The Feminist Connection reports: "Critics call the book 'an intriguing and intense collection whose imagery and mood linger after the first reading, enticing a reader back for seconds.'"

Rath says, "Although my work has been successful in several genres, I began with poetry and my poetry is still the most important to me, perhaps because my poems are so intensely personal."

The AUTHOR
Sara Rath

Sara Rath was born in Manawa, Wisconsin, on June 23, 1941, the oldest child of Kneale and Margaret (Kasper) Lindsay. Her father, and before him, her grandfather and great-grandfather, owned the Little Wolf Lumber Company there. Her mother was a teacher.

She began writing as a child and has been writing professionally for over 20 years. However, after graduating from Little Wolf High School in 1959, Sara enrolled at UW-Madison to major in medicine. She was convinced that her destination was to become a missionary and "save the world from leprosy." Graduated with a degree in English, she was fortunate to have the guidance of the late August Derleth who served as her mentor in both poetry and fiction, as well as becoming a close personal friend.

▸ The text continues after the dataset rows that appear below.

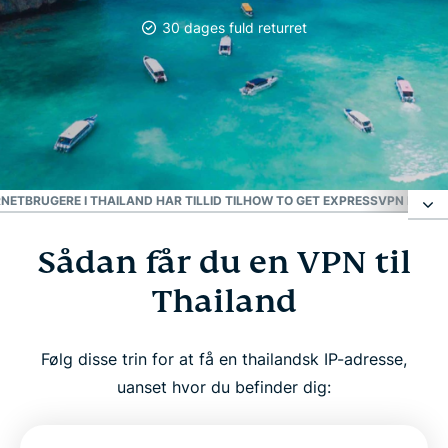
30 dages fuld returret
Mest pålidelige VPN
Bedste VPN til Thailand
NETBRUGERE I THAILAND HAR TILLID TIL
HOW TO GET EXPRESSVPN FOR TH
Sådan får du en VPN til
Sådan får du en VPN til Thailand
Thailand
Hvorfor bruge en thailandsk VPN-server?
Følg disse trin for at få en thailandsk IP-adresse,
Se, hvorfor ExpressVPN er den bedste VPN til
uanset hvor du befinder dig:
Thailand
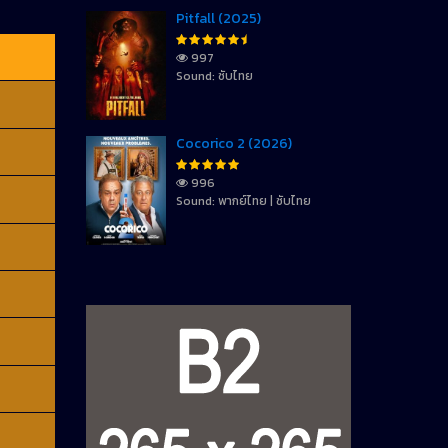
Pitfall (2025)
997
Sound: ซับไทย
Cocorico 2 (2026)
996
Sound: พากย์ไทย | ซับไทย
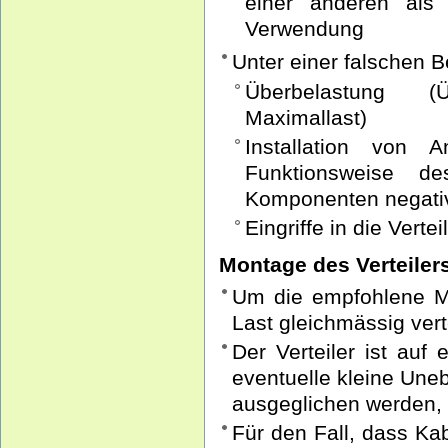
einer anderen als 
Verwendung
Unter einer falschen 
Überbelastung (
Maximallast)
Installation von 
Funktionsweise des
Komponenten negativ
Eingriffe in die Vert
Montage des Verteiler
Um die empfohlene Ma
Last gleichmässig vert
Der Verteiler ist auf
eventuelle kleine Une
ausgeglichen werden, 
Für den Fall, dass Ka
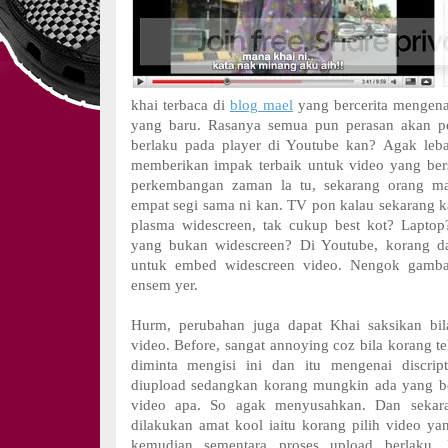
khai terbaca di
blog mael
yang bercerita mengena
yang baru. Rasanya semua pun perasan akan p
berlaku pada player di Youtube kan? Agak leba
memberikan impak terbaik untuk video yang bers
perkembangan zaman la tu, sekarang orang ma
empat segi sama ni kan. TV pon kalau sekarang ka
plasma widescreen, tak cukup best kot? Laptop
yang bukan widescreen? Di Youtube, korang dah
untuk embed widescreen video. Nengok gambar
ensem yer.
Hurm, perubahan juga dapat Khai saksikan bi
video.
Before, sangat annoying coz bila korang t
diminta mengisi ini dan itu mengenai discri
diupload sedangkan korang mungkin ada yang b
video apa. So agak menyusahkan. Dan sekar
dilakukan amat kool iaitu korang pilih video ya
kemudian sementara proses upload berlaku,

Among her published works are two other books of poetry, Whatever Happened to Fats Domino & Other Poems, 1971, and The Cosmic Virgin, 1973. She has also written the popular Easy Going: A Guide to Madison & Dane County. Her Pioneer Photographer: Wisconsin's H. H. Bennett, a biography published in 1979, received awards from the Council for Wisconsin writers and the State Historical Society of Wisconsin.

In 1980, Sara began writing for television. Her drama, "Annzinetta," won WHA-TV's first annual teleplay contest in 1981, as well as an Award of Merit from the Chicago International Film Festival in 1983. Since then, she has done ad hoc work for WHA in both radio and television, writing and producing documentaries. She also teaches creative writing classes in independent study for UW-Extension and edits a poetry column in Madison's monthly newspaper, The Feminist Connection. Currently, Sara lives in McFarland.